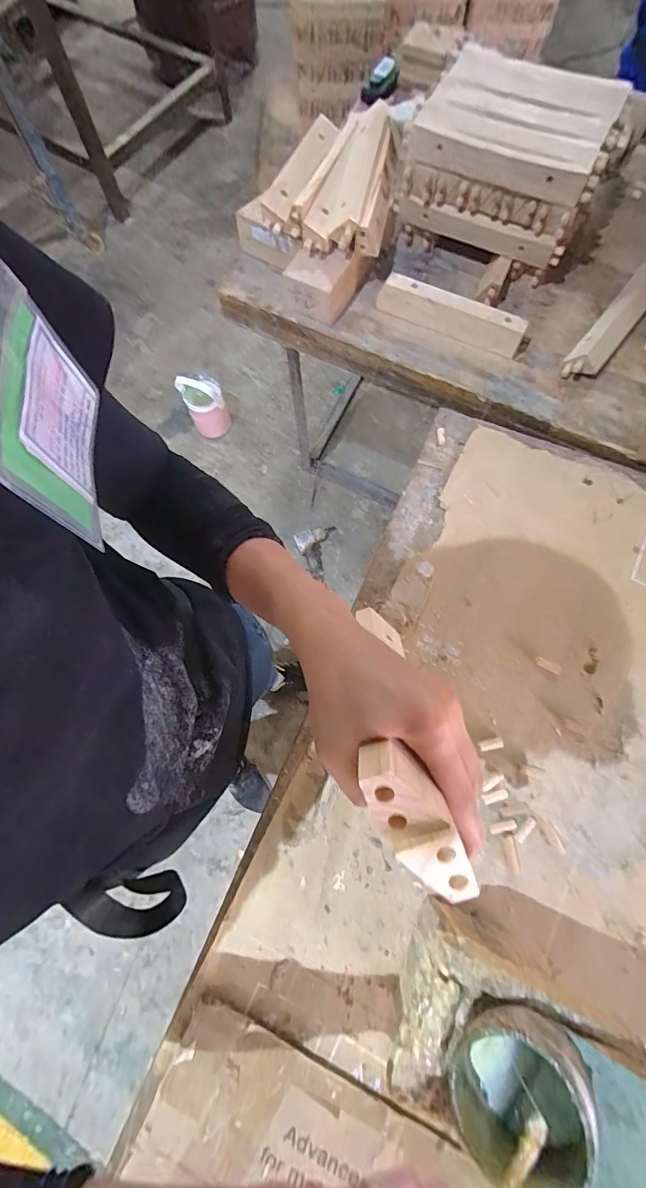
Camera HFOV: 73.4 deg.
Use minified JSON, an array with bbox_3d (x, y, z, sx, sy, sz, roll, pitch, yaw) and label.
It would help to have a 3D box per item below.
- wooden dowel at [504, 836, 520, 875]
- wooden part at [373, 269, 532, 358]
[{"bbox_3d":[0.209,0.288,0.478,0.010,0.006,0.037,-9,74,-1],"label":"wooden dowel"},{"bbox_3d":[0.193,-0.431,0.669,0.230,0.050,0.033,27,76,9],"label":"wooden part"}]

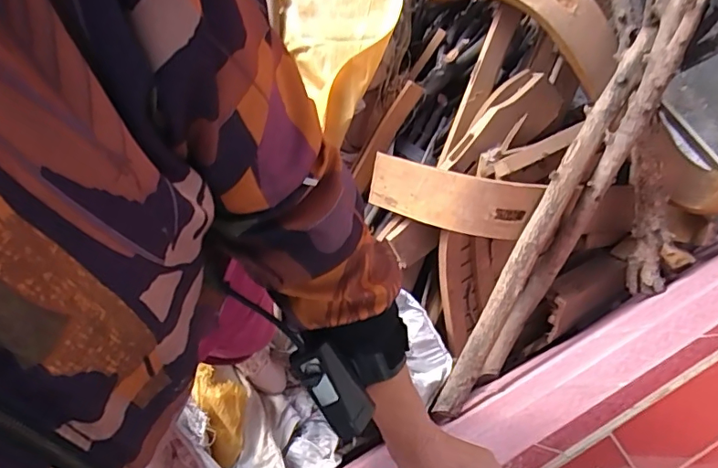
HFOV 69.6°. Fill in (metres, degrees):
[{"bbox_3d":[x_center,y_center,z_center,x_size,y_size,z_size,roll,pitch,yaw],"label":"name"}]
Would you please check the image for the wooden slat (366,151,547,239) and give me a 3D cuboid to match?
[{"bbox_3d":[0.180,-0.077,1.024,0.335,0.078,0.132,14,72,15],"label":"wooden slat"}]

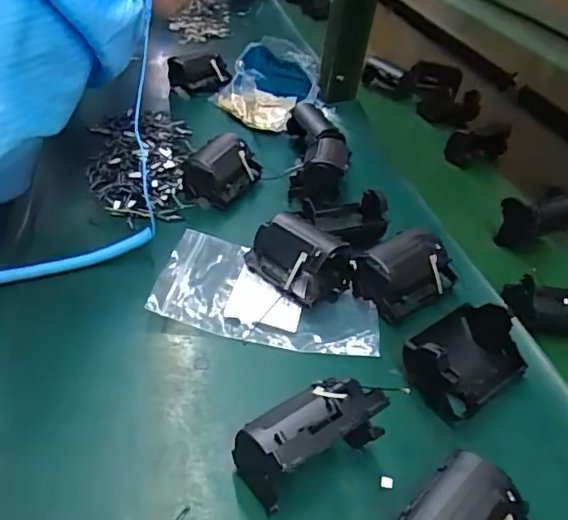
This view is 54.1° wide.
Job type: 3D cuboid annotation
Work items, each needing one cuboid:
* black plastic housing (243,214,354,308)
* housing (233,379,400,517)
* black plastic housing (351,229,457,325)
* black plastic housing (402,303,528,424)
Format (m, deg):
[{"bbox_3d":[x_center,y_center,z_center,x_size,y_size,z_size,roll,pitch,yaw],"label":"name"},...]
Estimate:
[{"bbox_3d":[0.010,-0.003,0.406,0.072,0.039,0.050,32,43,28],"label":"black plastic housing"},{"bbox_3d":[0.013,0.087,0.283,0.070,0.047,0.040,-20,46,-32],"label":"housing"},{"bbox_3d":[0.089,0.005,0.404,0.065,0.039,0.047,-23,47,-35],"label":"black plastic housing"},{"bbox_3d":[0.112,0.056,0.343,0.076,0.037,0.053,-21,46,-33],"label":"black plastic housing"}]

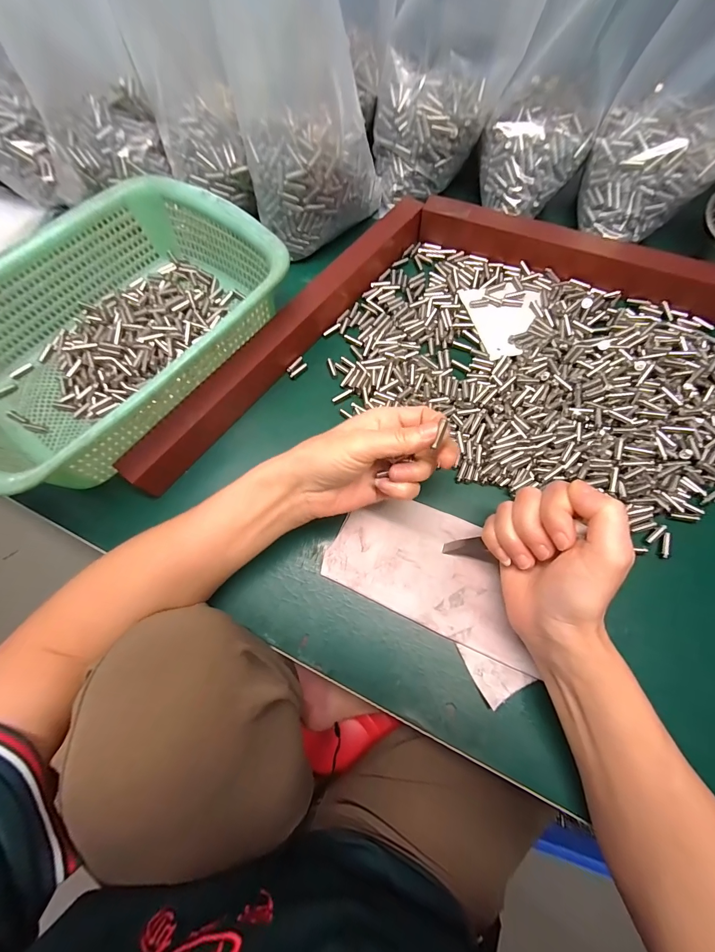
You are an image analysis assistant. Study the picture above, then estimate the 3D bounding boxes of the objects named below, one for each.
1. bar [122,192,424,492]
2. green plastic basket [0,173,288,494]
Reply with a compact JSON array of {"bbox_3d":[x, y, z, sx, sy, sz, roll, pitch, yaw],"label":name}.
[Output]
[{"bbox_3d":[-0.062,-0.141,0.335,0.028,0.038,0.386,36,76,13],"label":"bar"},{"bbox_3d":[-0.217,-0.132,0.317,0.223,0.088,0.294,34,76,12],"label":"green plastic basket"}]

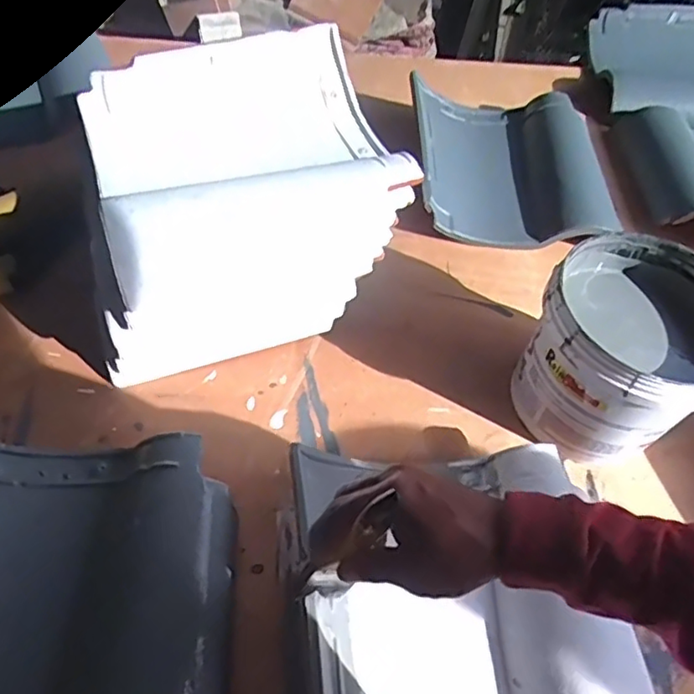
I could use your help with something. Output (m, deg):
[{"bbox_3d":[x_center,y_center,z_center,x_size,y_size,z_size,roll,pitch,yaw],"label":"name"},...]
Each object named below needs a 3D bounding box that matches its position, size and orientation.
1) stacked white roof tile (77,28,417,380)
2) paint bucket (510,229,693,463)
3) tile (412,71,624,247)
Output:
[{"bbox_3d":[-0.126,-0.168,0.726,0.313,0.248,0.301,-9,51,-21],"label":"stacked white roof tile"},{"bbox_3d":[0.287,0.012,0.656,0.187,0.178,0.170,7,47,-7],"label":"paint bucket"},{"bbox_3d":[0.251,-0.286,0.954,0.334,0.095,0.347,15,47,0],"label":"tile"}]

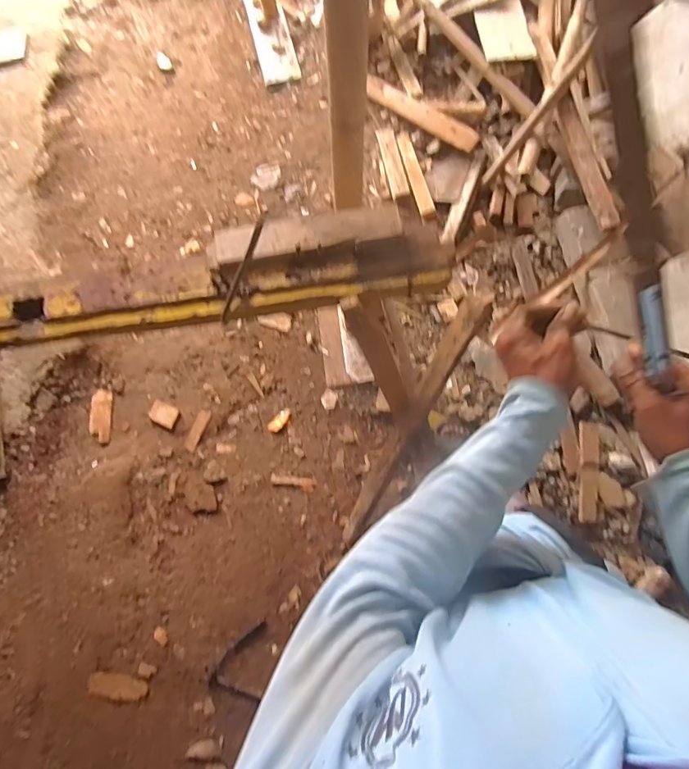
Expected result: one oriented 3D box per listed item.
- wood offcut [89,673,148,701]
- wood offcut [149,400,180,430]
[{"bbox_3d":[-0.647,0.865,1.313,0.174,0.017,0.066,9,74,5],"label":"wood offcut"},{"bbox_3d":[-0.604,0.098,1.532,0.105,0.024,0.071,24,76,9],"label":"wood offcut"}]

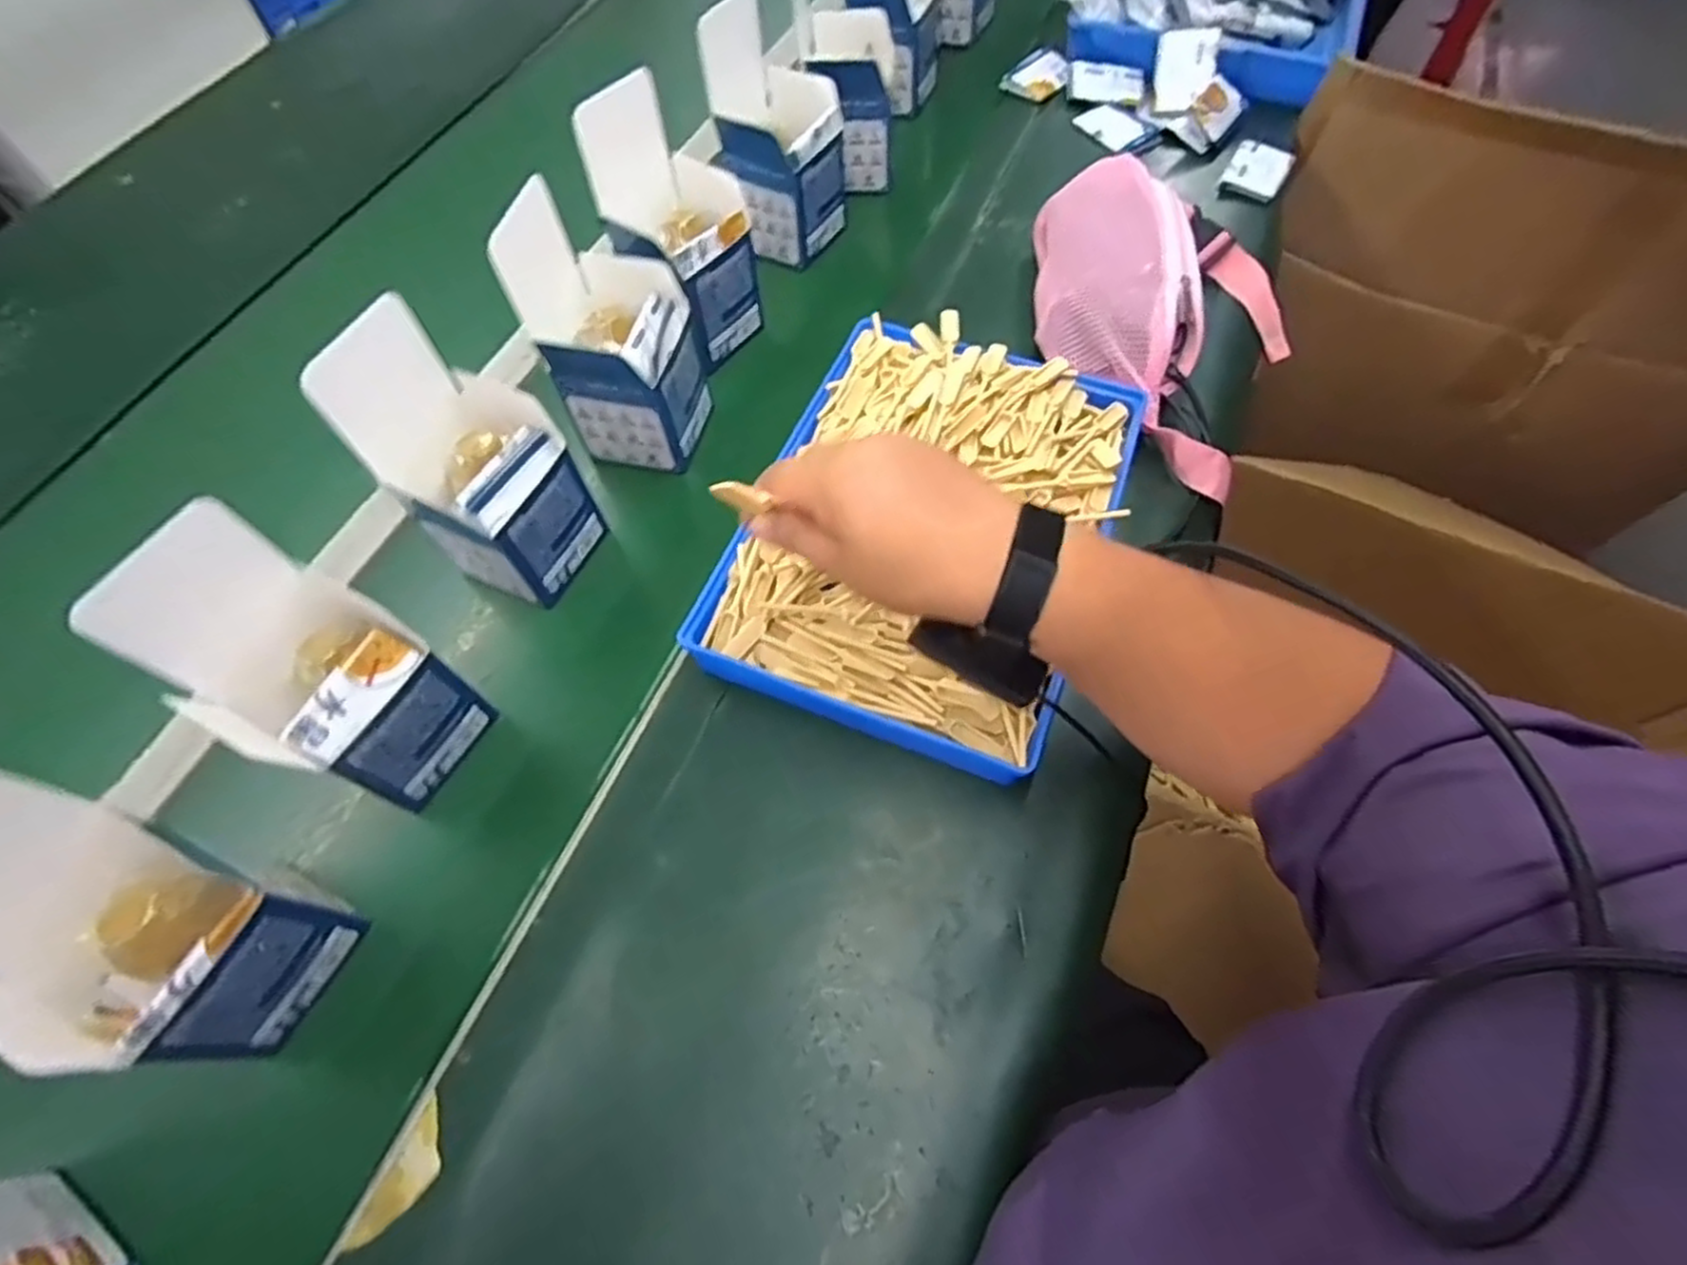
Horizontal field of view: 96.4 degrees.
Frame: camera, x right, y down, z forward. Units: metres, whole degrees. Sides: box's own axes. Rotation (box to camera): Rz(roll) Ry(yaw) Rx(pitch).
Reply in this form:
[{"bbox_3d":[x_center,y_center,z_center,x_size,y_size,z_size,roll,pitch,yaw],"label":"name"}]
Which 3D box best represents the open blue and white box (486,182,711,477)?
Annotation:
[{"bbox_3d":[-0.161,-0.213,0.540,0.090,0.168,0.095,13,63,8],"label":"open blue and white box"}]

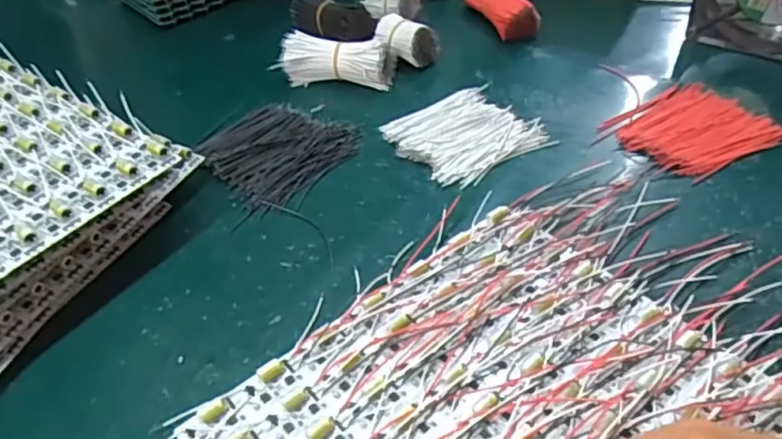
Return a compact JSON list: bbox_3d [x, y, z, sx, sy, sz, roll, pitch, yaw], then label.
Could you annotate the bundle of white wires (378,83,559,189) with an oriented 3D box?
[{"bbox_3d":[0.056,-0.067,0.473,0.101,0.009,0.090,-26,49,-21],"label":"bundle of white wires"}]

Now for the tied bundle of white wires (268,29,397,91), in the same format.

····················

[INSTRUCTIONS FOR THE TASK] How many lines of the material above contain the word "Reply"? Answer with the number only.

[RESPONSE BELOW] 2